White bid placards in hand, over 40 people gathered in a hall at the Sands Expo and Convention Centre on Friday (22/3) for an auction with an aromatic twist.
Instead of antiques or art, what was on offer was 36 different types of coffee beans from around the world — including South-east Asia — made available for bidding at Singapore’s inaugural coffee auction.
The coffee representatives from the Association of South-east Asian Nations (ASEAN) nations also got to sample 108 mugs of coffee made from the beans on auction. The produce was from nine countries, including Indonesia and Myanmar.
The first-ever coffee auction organised by the ASEAN Coffee Federation is aimed at promoting ASEAN specialty coffee, said its president Victor Mah.
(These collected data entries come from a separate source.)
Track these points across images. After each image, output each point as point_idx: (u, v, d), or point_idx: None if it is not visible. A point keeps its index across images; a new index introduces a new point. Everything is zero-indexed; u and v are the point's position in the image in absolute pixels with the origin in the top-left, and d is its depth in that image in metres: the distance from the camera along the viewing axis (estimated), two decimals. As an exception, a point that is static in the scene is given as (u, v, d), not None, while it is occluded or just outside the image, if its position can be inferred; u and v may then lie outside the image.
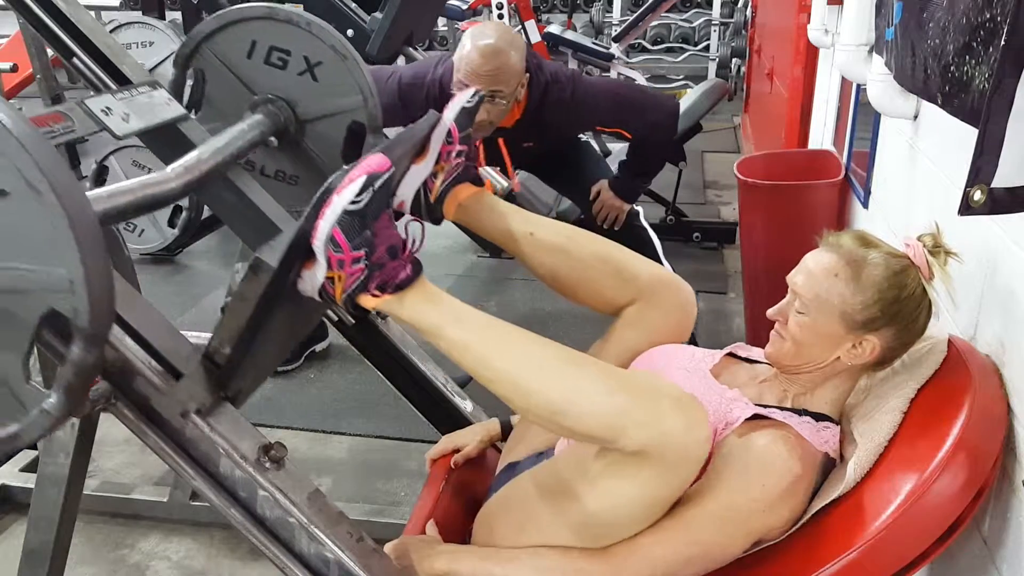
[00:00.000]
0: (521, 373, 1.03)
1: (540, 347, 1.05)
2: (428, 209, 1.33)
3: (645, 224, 2.72)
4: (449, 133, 1.30)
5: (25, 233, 0.80)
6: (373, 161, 0.99)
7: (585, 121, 2.55)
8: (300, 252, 1.00)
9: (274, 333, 1.14)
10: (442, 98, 2.35)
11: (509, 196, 4.01)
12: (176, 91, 1.52)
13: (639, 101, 2.51)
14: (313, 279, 1.02)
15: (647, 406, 0.99)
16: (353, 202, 0.97)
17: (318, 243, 0.98)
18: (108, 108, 1.22)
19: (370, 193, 0.97)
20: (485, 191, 1.38)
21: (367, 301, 1.04)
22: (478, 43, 2.16)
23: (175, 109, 1.37)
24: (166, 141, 1.38)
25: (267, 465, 1.10)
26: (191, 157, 1.25)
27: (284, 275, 1.00)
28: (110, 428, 1.19)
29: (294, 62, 1.50)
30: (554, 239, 1.38)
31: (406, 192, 1.28)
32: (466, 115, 1.32)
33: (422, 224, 1.14)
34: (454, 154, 1.31)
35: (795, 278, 1.20)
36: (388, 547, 1.23)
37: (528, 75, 2.31)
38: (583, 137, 2.91)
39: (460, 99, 1.33)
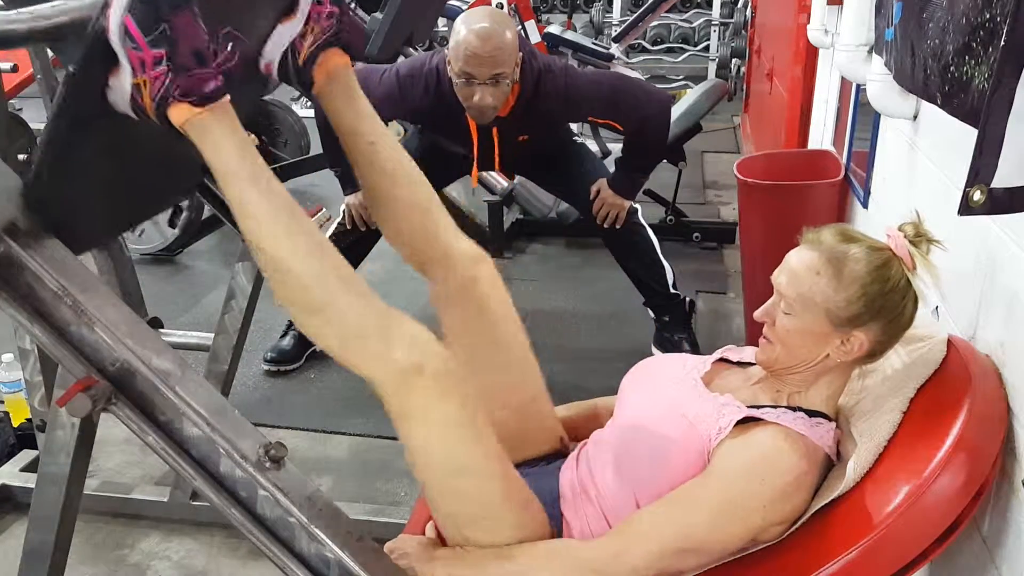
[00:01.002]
0: (290, 261, 1.04)
1: (320, 248, 1.06)
2: (296, 72, 1.25)
3: (644, 223, 2.72)
4: None
5: None
6: None
7: (578, 111, 2.55)
8: (99, 52, 0.95)
9: (100, 164, 1.10)
10: (439, 85, 2.36)
11: (508, 196, 4.03)
12: None
13: (632, 92, 2.51)
14: (121, 88, 0.98)
15: (382, 333, 1.03)
16: None
17: (113, 36, 0.94)
18: None
19: None
20: (351, 71, 1.30)
21: (176, 113, 0.99)
22: (473, 27, 2.17)
23: None
24: None
25: (267, 465, 1.10)
26: (46, 5, 1.11)
27: (88, 81, 0.95)
28: (111, 428, 1.20)
29: None
30: (389, 161, 1.31)
31: (273, 53, 1.22)
32: None
33: (239, 37, 1.08)
34: (325, 15, 1.24)
35: (779, 278, 1.20)
36: (388, 546, 1.23)
37: (521, 61, 2.31)
38: (579, 139, 2.91)
39: None
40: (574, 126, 2.92)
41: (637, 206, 2.69)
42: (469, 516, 1.14)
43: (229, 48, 1.03)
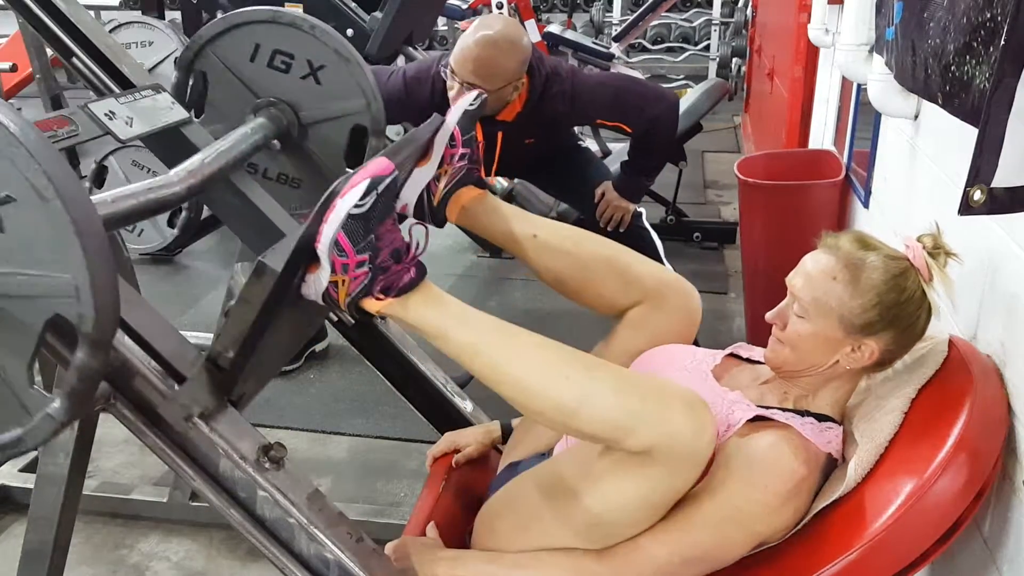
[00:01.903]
0: (530, 376, 1.03)
1: (548, 350, 1.06)
2: (431, 212, 1.33)
3: (648, 225, 2.71)
4: (452, 136, 1.30)
5: (32, 239, 0.80)
6: (376, 165, 0.99)
7: (586, 114, 2.54)
8: (304, 256, 1.00)
9: (277, 336, 1.14)
10: (445, 89, 2.36)
11: (508, 196, 4.03)
12: (179, 94, 1.53)
13: (639, 94, 2.49)
14: (317, 283, 1.02)
15: (656, 407, 0.99)
16: (357, 206, 0.97)
17: (322, 247, 0.98)
18: (112, 112, 1.23)
19: (374, 197, 0.97)
20: (487, 194, 1.38)
21: (371, 305, 1.03)
22: (479, 32, 2.17)
23: (178, 113, 1.38)
24: (169, 144, 1.39)
25: (267, 465, 1.10)
26: (194, 161, 1.25)
27: (288, 279, 1.00)
28: (110, 428, 1.19)
29: (297, 65, 1.51)
30: (557, 241, 1.38)
31: (409, 195, 1.28)
32: (468, 118, 1.32)
33: (426, 227, 1.15)
34: (457, 157, 1.31)
35: (794, 280, 1.20)
36: (388, 548, 1.23)
37: (529, 67, 2.30)
38: (582, 143, 2.90)
39: (463, 102, 1.33)
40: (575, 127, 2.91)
41: (642, 209, 2.68)
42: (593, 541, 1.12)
43: (417, 242, 1.08)
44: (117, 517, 2.13)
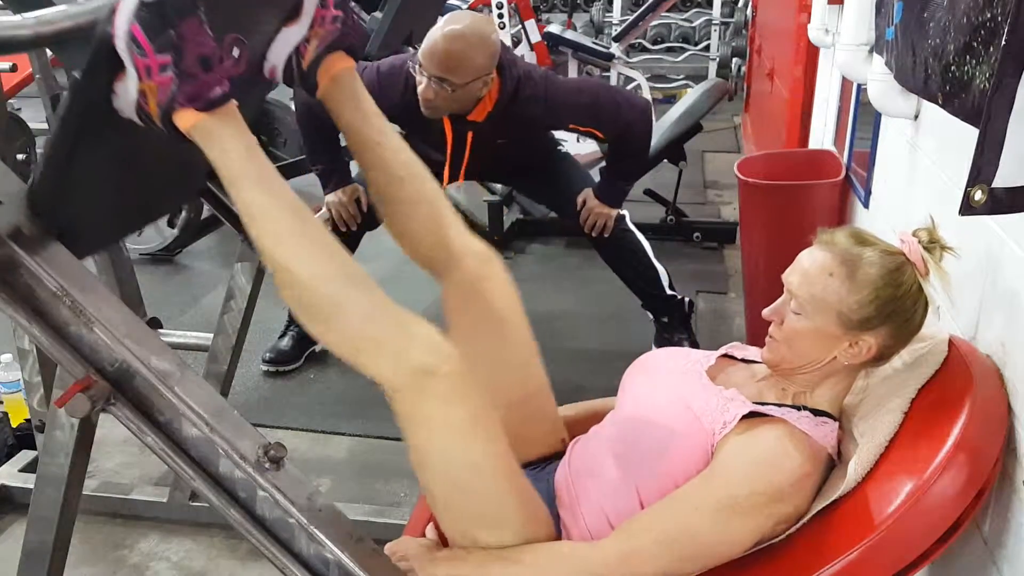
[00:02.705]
0: (298, 265, 1.03)
1: (329, 249, 1.06)
2: (301, 76, 1.25)
3: (633, 228, 2.72)
4: None
5: None
6: None
7: (559, 118, 2.55)
8: (105, 58, 0.95)
9: (105, 169, 1.10)
10: (417, 86, 2.36)
11: (508, 196, 4.03)
12: None
13: (612, 100, 2.51)
14: (127, 93, 0.97)
15: (395, 335, 1.03)
16: None
17: (120, 43, 0.94)
18: None
19: None
20: (355, 75, 1.29)
21: (182, 119, 0.99)
22: (447, 27, 2.18)
23: None
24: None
25: (267, 465, 1.10)
26: (52, 10, 1.09)
27: (90, 84, 0.95)
28: (110, 429, 1.19)
29: None
30: (396, 164, 1.31)
31: (277, 57, 1.21)
32: None
33: (244, 43, 1.07)
34: (329, 19, 1.23)
35: (790, 277, 1.20)
36: (388, 548, 1.23)
37: (500, 68, 2.31)
38: (563, 149, 2.90)
39: None
40: (559, 133, 2.92)
41: (625, 212, 2.69)
42: (475, 516, 1.14)
43: (235, 53, 1.03)
44: (117, 517, 2.13)
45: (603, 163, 2.75)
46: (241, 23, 1.10)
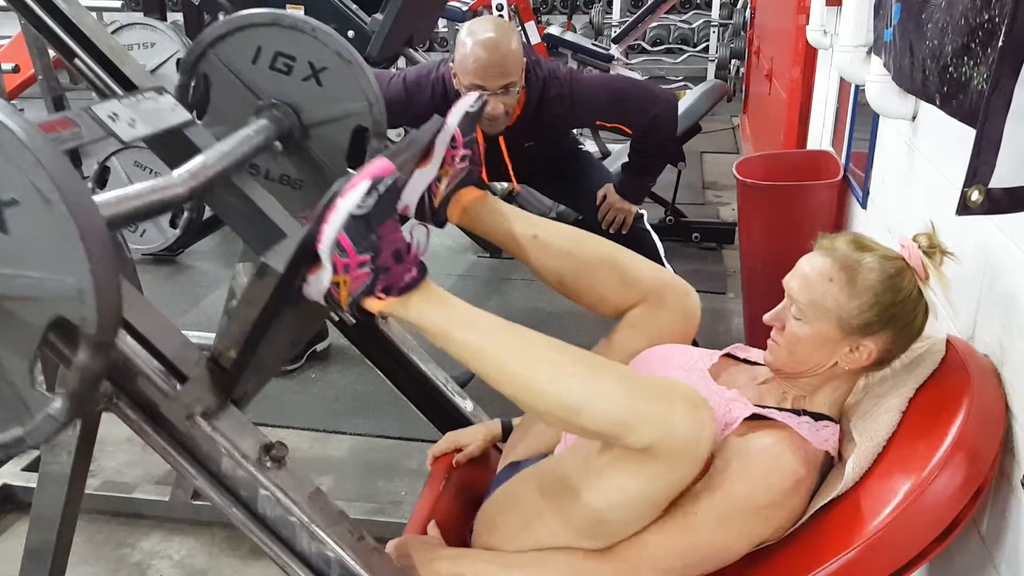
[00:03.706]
0: (534, 376, 1.04)
1: (553, 349, 1.06)
2: (432, 213, 1.33)
3: (649, 227, 2.71)
4: (453, 138, 1.30)
5: (35, 241, 0.81)
6: (377, 165, 1.00)
7: (585, 116, 2.54)
8: (306, 257, 1.00)
9: (279, 336, 1.14)
10: (445, 93, 2.36)
11: (508, 196, 4.02)
12: (182, 96, 1.53)
13: (638, 95, 2.50)
14: (319, 284, 1.02)
15: (659, 404, 1.00)
16: (359, 206, 0.97)
17: (323, 248, 0.99)
18: (115, 114, 1.23)
19: (375, 197, 0.98)
20: (488, 195, 1.39)
21: (372, 304, 1.04)
22: (479, 39, 2.17)
23: (181, 114, 1.38)
24: (172, 146, 1.39)
25: (268, 464, 1.10)
26: (197, 162, 1.26)
27: (290, 280, 1.00)
28: (112, 427, 1.20)
29: (299, 67, 1.51)
30: (558, 242, 1.39)
31: (410, 196, 1.28)
32: (469, 120, 1.33)
33: (427, 228, 1.15)
34: (458, 158, 1.31)
35: (791, 283, 1.20)
36: (389, 546, 1.23)
37: (526, 68, 2.32)
38: (583, 146, 2.90)
39: (463, 104, 1.33)
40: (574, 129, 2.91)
41: (643, 211, 2.68)
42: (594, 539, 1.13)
43: (417, 242, 1.08)
44: (119, 516, 2.13)
45: (624, 159, 2.73)
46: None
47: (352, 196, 0.97)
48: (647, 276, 1.40)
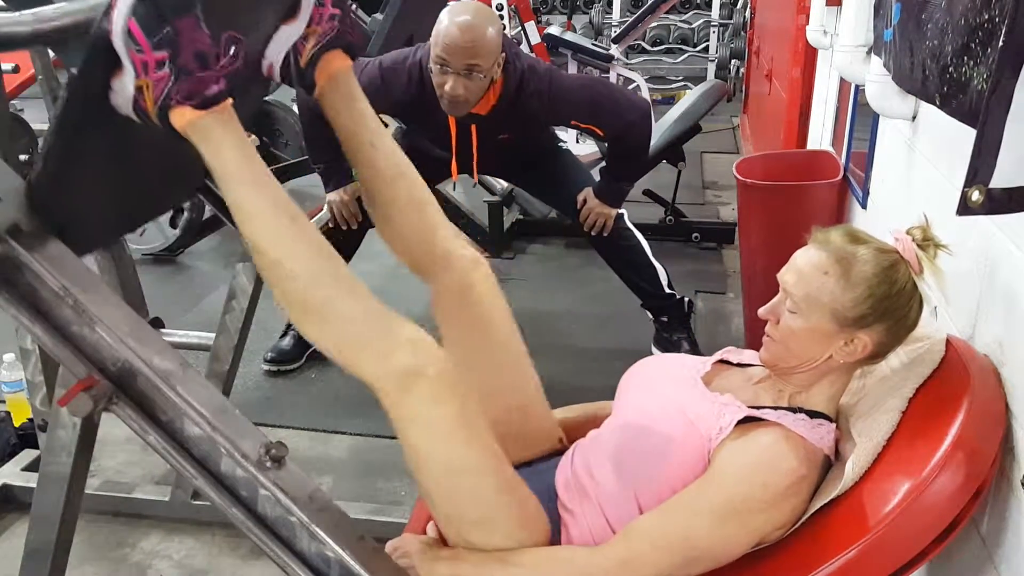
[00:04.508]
0: (290, 265, 1.05)
1: (320, 251, 1.07)
2: (298, 74, 1.25)
3: (632, 227, 2.73)
4: None
5: None
6: None
7: (561, 114, 2.55)
8: (102, 54, 0.95)
9: (104, 166, 1.10)
10: (422, 79, 2.37)
11: (508, 196, 4.03)
12: None
13: (615, 99, 2.52)
14: (124, 90, 0.98)
15: (384, 336, 1.04)
16: None
17: (116, 38, 0.94)
18: None
19: None
20: (352, 74, 1.29)
21: (178, 116, 0.99)
22: (456, 18, 2.20)
23: None
24: None
25: (268, 464, 1.10)
26: (50, 8, 1.11)
27: (88, 80, 0.96)
28: (112, 428, 1.20)
29: None
30: (386, 162, 1.31)
31: (275, 54, 1.22)
32: None
33: (241, 41, 1.07)
34: (327, 17, 1.23)
35: (785, 276, 1.20)
36: (389, 546, 1.23)
37: (505, 60, 2.32)
38: (564, 146, 2.91)
39: None
40: (560, 132, 2.92)
41: (623, 211, 2.70)
42: (468, 517, 1.15)
43: (232, 51, 1.04)
44: (119, 516, 2.13)
45: (603, 163, 2.76)
46: (239, 21, 1.10)
47: None
48: (442, 235, 1.35)
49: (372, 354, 1.04)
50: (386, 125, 1.32)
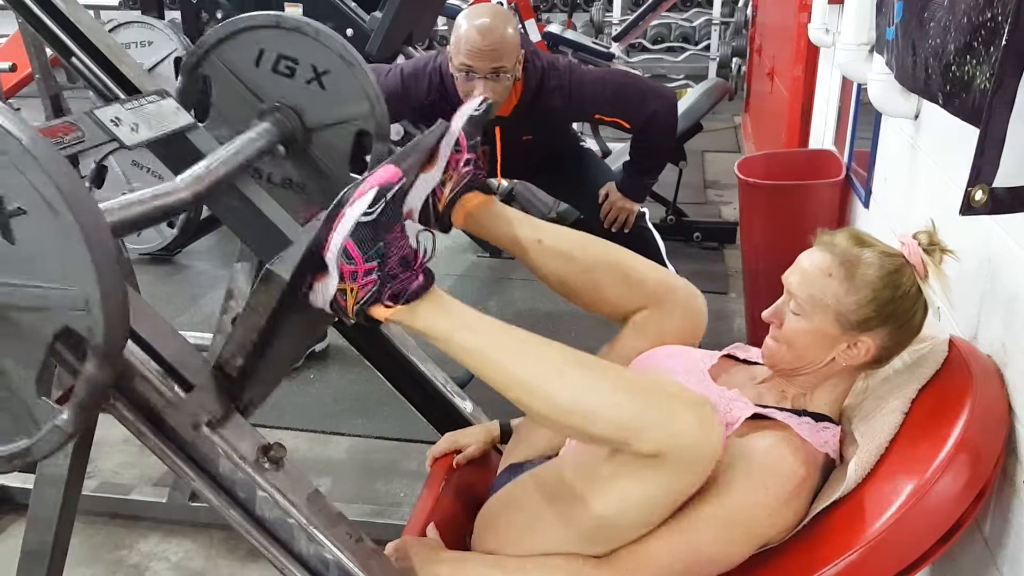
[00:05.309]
0: (535, 379, 1.03)
1: (553, 351, 1.05)
2: (437, 217, 1.32)
3: (651, 226, 2.71)
4: (457, 142, 1.30)
5: (42, 251, 0.80)
6: (385, 173, 0.99)
7: (584, 109, 2.53)
8: (312, 264, 0.99)
9: (283, 343, 1.13)
10: (442, 84, 2.36)
11: (508, 196, 4.02)
12: (183, 99, 1.52)
13: (638, 89, 2.49)
14: (325, 291, 1.01)
15: (661, 408, 0.99)
16: (366, 213, 0.96)
17: (330, 255, 0.98)
18: (118, 118, 1.22)
19: (383, 204, 0.97)
20: (493, 199, 1.38)
21: (379, 312, 1.03)
22: (474, 22, 2.18)
23: (183, 118, 1.38)
24: (174, 150, 1.38)
25: (266, 466, 1.10)
26: (200, 167, 1.25)
27: (296, 288, 0.99)
28: (109, 429, 1.19)
29: (301, 70, 1.51)
30: (561, 246, 1.38)
31: (415, 201, 1.27)
32: (473, 123, 1.32)
33: (433, 234, 1.14)
34: (462, 163, 1.31)
35: (790, 278, 1.20)
36: (388, 548, 1.23)
37: (524, 59, 2.31)
38: (584, 143, 2.89)
39: (467, 108, 1.33)
40: (574, 125, 2.91)
41: (645, 210, 2.68)
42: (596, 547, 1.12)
43: (424, 248, 1.07)
44: (116, 517, 2.13)
45: (625, 158, 2.73)
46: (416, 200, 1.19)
47: (360, 204, 0.97)
48: (651, 279, 1.39)
49: (656, 428, 0.98)
50: (406, 133, 1.37)
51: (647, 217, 2.69)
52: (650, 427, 0.97)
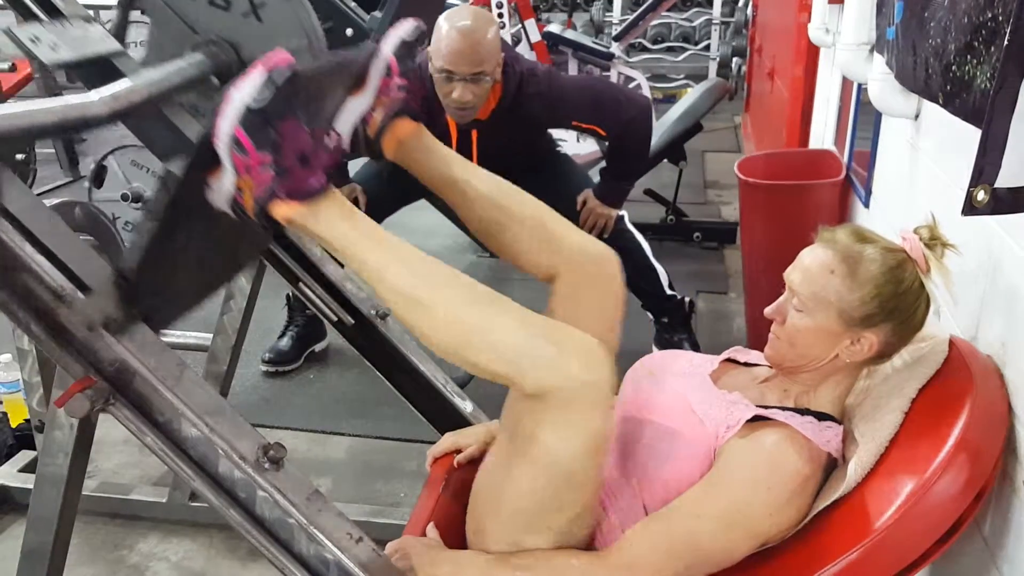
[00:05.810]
0: (435, 302, 1.03)
1: (456, 279, 1.05)
2: (367, 144, 1.28)
3: (631, 228, 2.72)
4: (388, 66, 1.25)
5: None
6: (274, 56, 0.95)
7: (561, 115, 2.54)
8: (205, 158, 0.97)
9: (189, 250, 1.11)
10: (421, 85, 2.36)
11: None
12: (118, 32, 1.47)
13: (615, 97, 2.52)
14: (222, 188, 0.99)
15: (551, 346, 1.00)
16: (255, 99, 0.93)
17: (221, 144, 0.95)
18: (36, 37, 1.18)
19: (272, 89, 0.94)
20: (423, 129, 1.33)
21: (278, 209, 1.00)
22: (456, 24, 2.19)
23: (111, 44, 1.32)
24: (99, 75, 1.32)
25: (266, 466, 1.10)
26: (120, 85, 1.19)
27: (191, 185, 0.97)
28: (109, 429, 1.19)
29: (238, 2, 1.44)
30: (489, 192, 1.34)
31: (344, 126, 1.23)
32: (406, 48, 1.28)
33: (338, 134, 1.09)
34: (394, 88, 1.26)
35: (791, 275, 1.19)
36: (388, 548, 1.22)
37: (504, 63, 2.31)
38: (562, 150, 2.90)
39: (399, 31, 1.28)
40: (560, 132, 2.91)
41: (623, 212, 2.69)
42: (551, 525, 1.11)
43: (330, 145, 1.06)
44: (117, 517, 2.12)
45: (603, 163, 2.75)
46: (326, 109, 1.15)
47: (247, 87, 0.93)
48: (570, 241, 1.37)
49: (542, 364, 0.99)
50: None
51: (627, 219, 2.70)
52: (536, 363, 0.98)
The auction was hosted for the first time as one of the highlights of the Cafe Asia 2019 to mark the hard work of those in the industry, who have witnessed a growing coffee scene in the region.
Mah, 72, who also heads the Singapore Coffee Association, added that coffee from South-east Asia is underrated when compared to similar-grade coffee beans from regions such as South America.
“We want to help the farmers in Indonesia, the Philippines, Thailand and Myanmar, give them a place to showcase what they have,” said Mah to Malay Mail. He also hopes to host the auction annually.
Bank Indonesia, which sponsored the participation of the Indonesian SMEs, also mentioned to The Jakarta Post, "Cafe Asia Expo 2019 serves as a media showcase to introduce authentic Indonesian coffee produced by SMEs to the global community."
The minimum bids for the auction were set by the farmers and they were given a choice to negotiate and lower their asking price if no bids were raised for their produce.
Two-thirds of the coffee beans featured in the auction were grown in South-east Asia and showcased at some of the 232 exhibition booths at food and beverage trade fair Cafe Asia and Restaurant Asia 2019.
On Friday, Darma Santoso, 50, managing director of Indonesian food and beverage company My Kopi-O! Group, successfully bidded for coffee beans from a variety of countries, including Columbia, Indonesia and Myanmar.
His purchase of Myanmar beans cost US$1,560 (RM6,341) for 240 kg.
“This is unique. It tastes like cognac, different compared to other Indonesian coffee,” said Santoso.